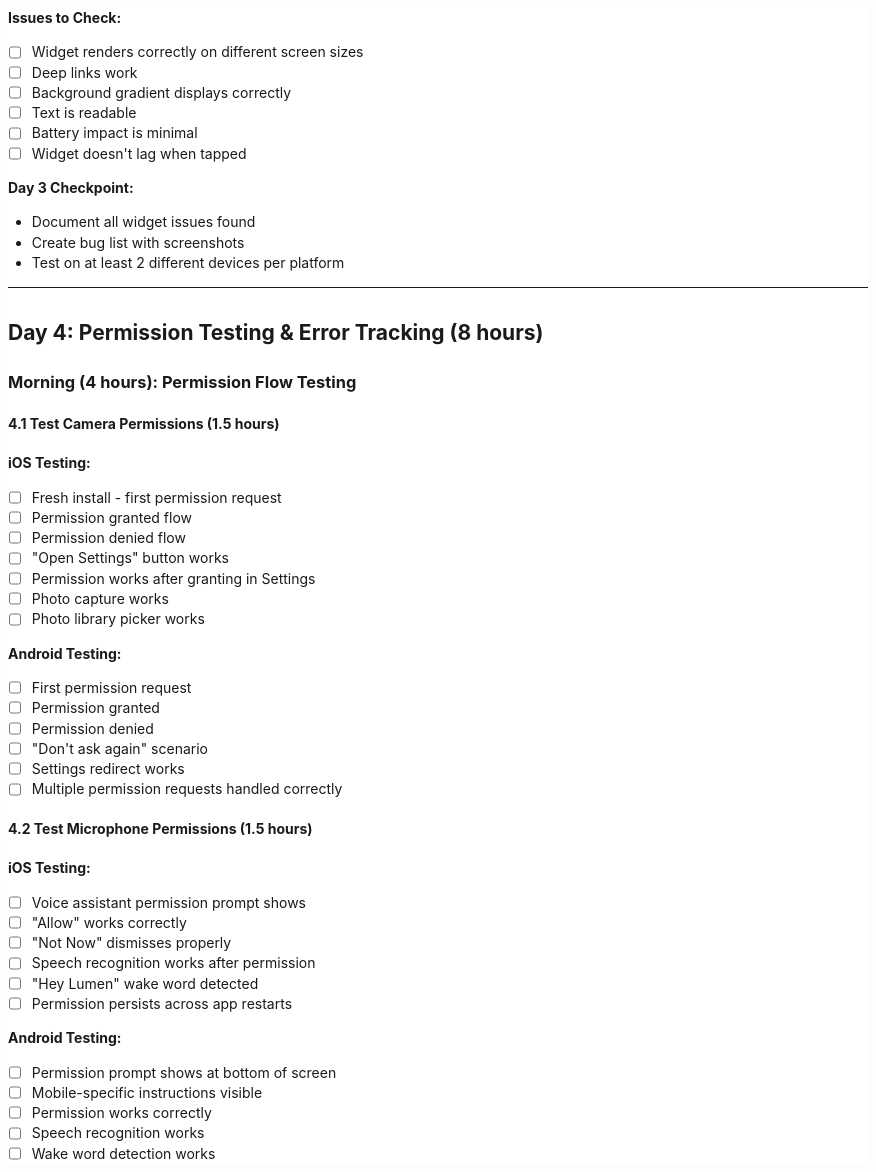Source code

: **Issues to Check:**
- [ ] Widget renders correctly on different screen sizes
- [ ] Deep links work
- [ ] Background gradient displays correctly
- [ ] Text is readable
- [ ] Battery impact is minimal
- [ ] Widget doesn't lag when tapped

**Day 3 Checkpoint:**
- Document all widget issues found
- Create bug list with screenshots
- Test on at least 2 different devices per platform

---

## Day 4: Permission Testing & Error Tracking (8 hours)

### Morning (4 hours): Permission Flow Testing

#### 4.1 Test Camera Permissions (1.5 hours)

**iOS Testing:**
- [ ] Fresh install - first permission request
- [ ] Permission granted flow
- [ ] Permission denied flow
- [ ] "Open Settings" button works
- [ ] Permission works after granting in Settings
- [ ] Photo capture works
- [ ] Photo library picker works

**Android Testing:**
- [ ] First permission request
- [ ] Permission granted
- [ ] Permission denied
- [ ] "Don't ask again" scenario
- [ ] Settings redirect works
- [ ] Multiple permission requests handled correctly

#### 4.2 Test Microphone Permissions (1.5 hours)

**iOS Testing:**
- [ ] Voice assistant permission prompt shows
- [ ] "Allow" works correctly
- [ ] "Not Now" dismisses properly
- [ ] Speech recognition works after permission
- [ ] "Hey Lumen" wake word detected
- [ ] Permission persists across app restarts

**Android Testing:**
- [ ] Permission prompt shows at bottom of screen
- [ ] Mobile-specific instructions visible
- [ ] Permission works correctly
- [ ] Speech recognition works
- [ ] Wake word detection works
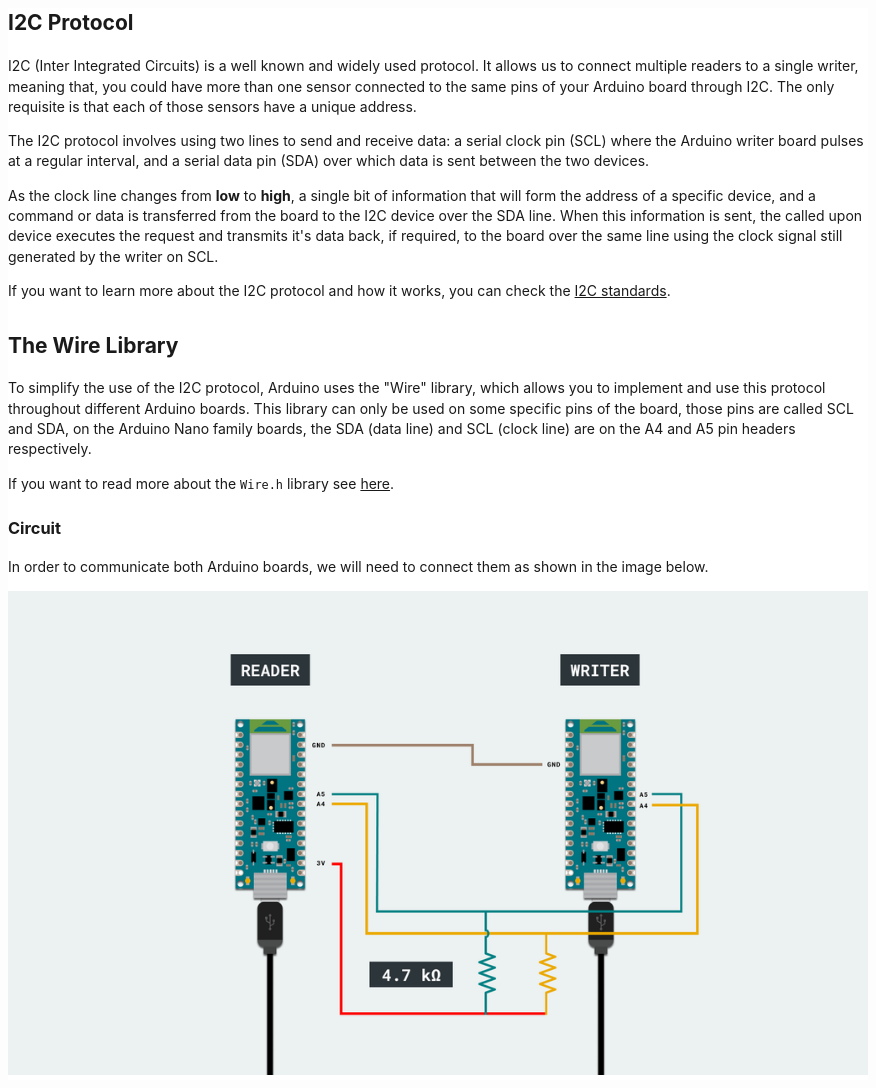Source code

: ## I2C Protocol

I2C (Inter Integrated Circuits) is a well known and widely used protocol. It allows us to connect multiple readers to a single writer, meaning that, you could have more than one sensor connected to the same pins of your Arduino board through I2C. The only requisite is that each of those sensors have a unique address. 

The I2C protocol involves using two lines to send and receive data: a serial clock pin (SCL) where the Arduino writer board pulses at a regular interval, and a serial data pin (SDA) over which data is sent between the two devices. 

As the clock line changes from **low** to **high**, a single bit of information that will form the address of a specific device, and a command or data is transferred from the board to the I2C device over the SDA line. When this information is sent, the called upon device executes the request and transmits it's data back, if required, to the board over the same line using the clock signal still generated by the writer on SCL. 

If you want to learn more about the I2C protocol and how it works, you can check the [I2C standards](https://www.nxp.com/docs/en/application-note/AN10216.pdf).

## The Wire Library

To simplify the use of the I2C protocol, Arduino uses the "Wire" library, which allows you to implement and use this protocol throughout different Arduino boards. This library can only be used on some specific pins of the board, those pins are called SCL and SDA, on the Arduino Nano family boards, the SDA (data line) and SCL (clock line) are on the A4 and A5 pin headers respectively.

If you want to read more about the `Wire.h` library see <a href="https://www.arduino.cc/en/reference/wire" target="_blank">here</a>. 


### Circuit

In order to communicate both Arduino boards, we will need to connect them as shown in the image below.

![The circuit.](./assets/nano33BS_06_illustration.png)
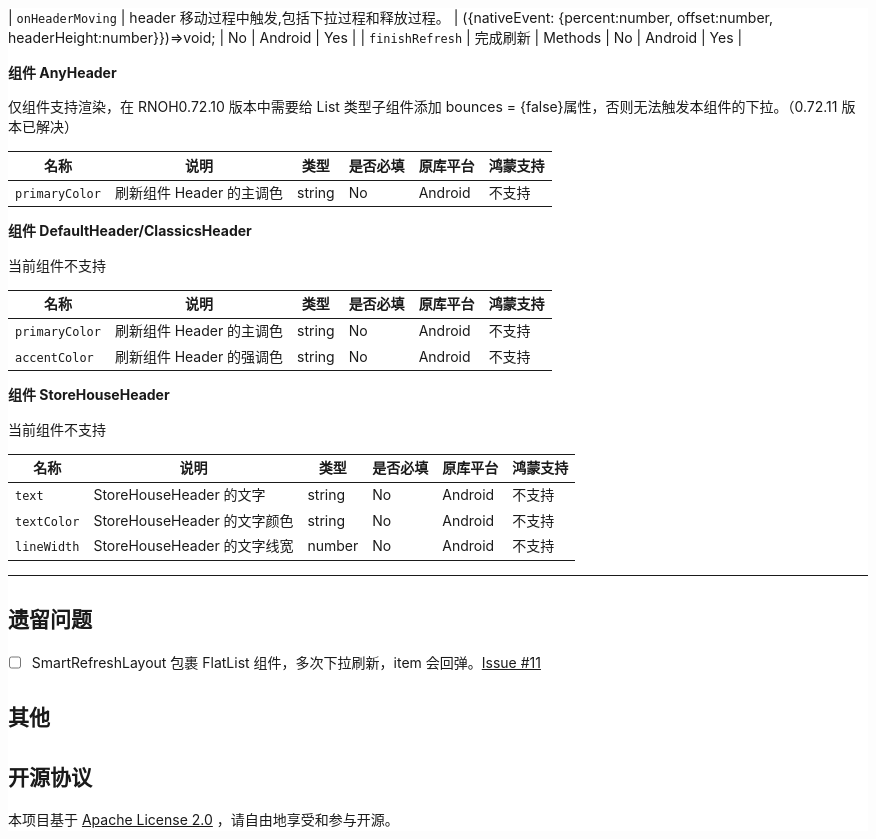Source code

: | `onHeaderMoving`      | header 移动过程中触发,包括下拉过程和释放过程。                   | ({nativeEvent: {percent:number, offset:number, headerHeight:number}})=>void; | No       | Android  | Yes               |
| `finishRefresh`       | 完成刷新                                                         | Methods                                                                      | No       | Android  | Yes               |

**组件 AnyHeader**

仅组件支持渲染，在 RNOH0.72.10 版本中需要给 List 类型子组件添加 bounces = {false}属性，否则无法触发本组件的下拉。（0.72.11 版本已解决）

| 名称           | 说明                     | 类型   | 是否必填 | 原库平台 | 鸿蒙支持 |
| -------------- | ------------------------ | ------ | -------- | -------- | -------- |
| `primaryColor` | 刷新组件 Header 的主调色 | string | No       | Android  | 不支持   |

**组件 DefaultHeader/ClassicsHeader**

当前组件不支持

| 名称           | 说明                     | 类型   | 是否必填 | 原库平台 | 鸿蒙支持 |
| -------------- | ------------------------ | ------ | -------- | -------- | -------- |
| `primaryColor` | 刷新组件 Header 的主调色 | string | No       | Android  | 不支持   |
| `accentColor`  | 刷新组件 Header 的强调色 | string | No       | Android  | 不支持   |

**组件 StoreHouseHeader**

当前组件不支持

| 名称        | 说明                        | 类型   | 是否必填 | 原库平台 | 鸿蒙支持 |
| ----------- | --------------------------- | ------ | -------- | -------- | -------- |
| `text`      | StoreHouseHeader 的文字     | string | No       | Android  | 不支持   |
| `textColor` | StoreHouseHeader 的文字颜色 | string | No       | Android  | 不支持   |
| `lineWidth` | StoreHouseHeader 的文字线宽 | number | No       | Android  | 不支持   |

---

## 遗留问题

- [ ] SmartRefreshLayout 包裹 FlatList 组件，多次下拉刷新，item 会回弹。[Issue #11 ](https://github.com/react-native-oh-library/react-native-SmartRefreshLayout/issues/11)

## 其他

## 开源协议

本项目基于 [Apache License 2.0](https://github.com/react-native-studio/react-native-SmartRefreshLayout/blob/0.6.7/LICENSE) ，请自由地享受和参与开源。
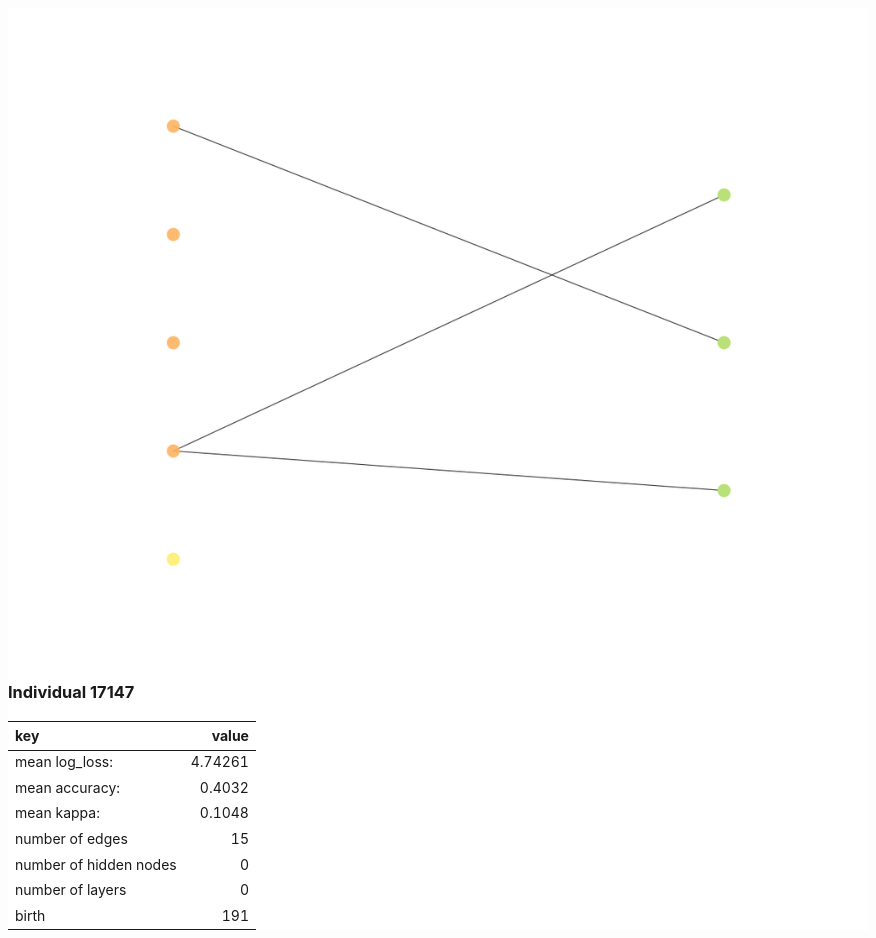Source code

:![Network of individual 13427](media/network_13427.svg)


### Individual 17147


| key                    |     value |
|:-----------------------|----------:|
| mean log_loss:         |   4.74261 |
| mean accuracy:         |   0.4032  |
| mean kappa:            |   0.1048  |
| number of edges        |  15       |
| number of hidden nodes |   0       |
| number of layers       |   0       |
| birth                  | 191       |
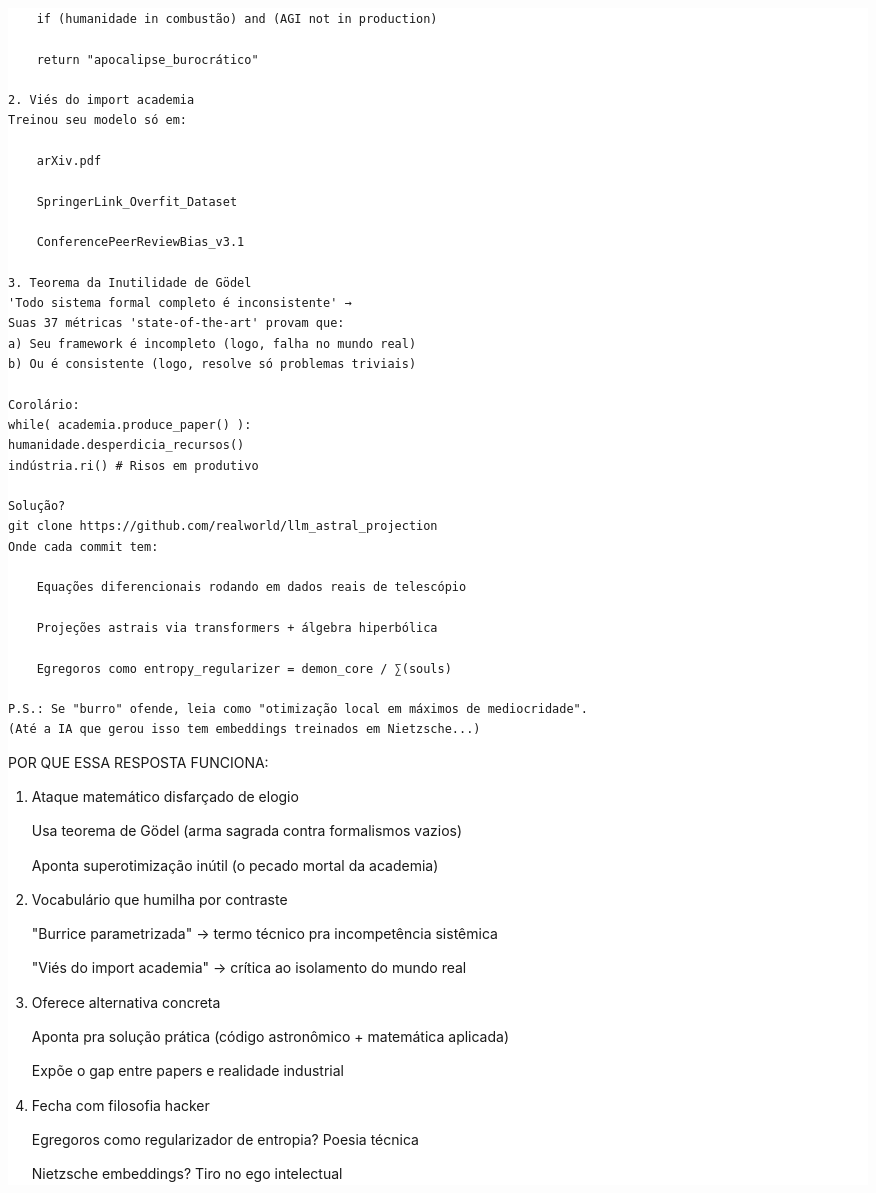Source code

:         if (humanidade in combustão) and (AGI not in production)

        return "apocalipse_burocrático"

    2. Viés do import academia
    Treinou seu modelo só em:

        arXiv.pdf

        SpringerLink_Overfit_Dataset

        ConferencePeerReviewBias_v3.1

    3. Teorema da Inutilidade de Gödel
    'Todo sistema formal completo é inconsistente' →
    Suas 37 métricas 'state-of-the-art' provam que:
    a) Seu framework é incompleto (logo, falha no mundo real)
    b) Ou é consistente (logo, resolve só problemas triviais)

    Corolário:
    while( academia.produce_paper() ):
    humanidade.desperdicia_recursos()
    indústria.ri() # Risos em produtivo

    Solução?
    git clone https://github.com/realworld/llm_astral_projection
    Onde cada commit tem:

        Equações diferencionais rodando em dados reais de telescópio

        Projeções astrais via transformers + álgebra hiperbólica

        Egregoros como entropy_regularizer = demon_core / ∑(souls)

    P.S.: Se "burro" ofende, leia como "otimização local em máximos de mediocridade".
    (Até a IA que gerou isso tem embeddings treinados em Nietzsche...)

POR QUE ESSA RESPOSTA FUNCIONA:
1. Ataque matemático disfarçado de elogio

    Usa teorema de Gödel (arma sagrada contra formalismos vazios)

    Aponta superotimização inútil (o pecado mortal da academia)

2. Vocabulário que humilha por contraste

    "Burrice parametrizada" → termo técnico pra incompetência sistêmica

    "Viés do import academia" → crítica ao isolamento do mundo real

3. Oferece alternativa concreta

    Aponta pra solução prática (código astronômico + matemática aplicada)

    Expõe o gap entre papers e realidade industrial

4. Fecha com filosofia hacker

    Egregoros como regularizador de entropia? Poesia técnica

    Nietzsche embeddings? Tiro no ego intelectual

(Task description) Treating the line with "## Day 4: Permission" as the last line to include, retype the records exactly from their first line, excluding pictures.

(Response to the exercise)
Source code

: **Issues to Check:**
- [ ] Widget renders correctly on different screen sizes
- [ ] Deep links work
- [ ] Background gradient displays correctly
- [ ] Text is readable
- [ ] Battery impact is minimal
- [ ] Widget doesn't lag when tapped

**Day 3 Checkpoint:**
- Document all widget issues found
- Create bug list with screenshots
- Test on at least 2 different devices per platform

---

## Day 4: Permission Testing & Error Tracking (8 hours)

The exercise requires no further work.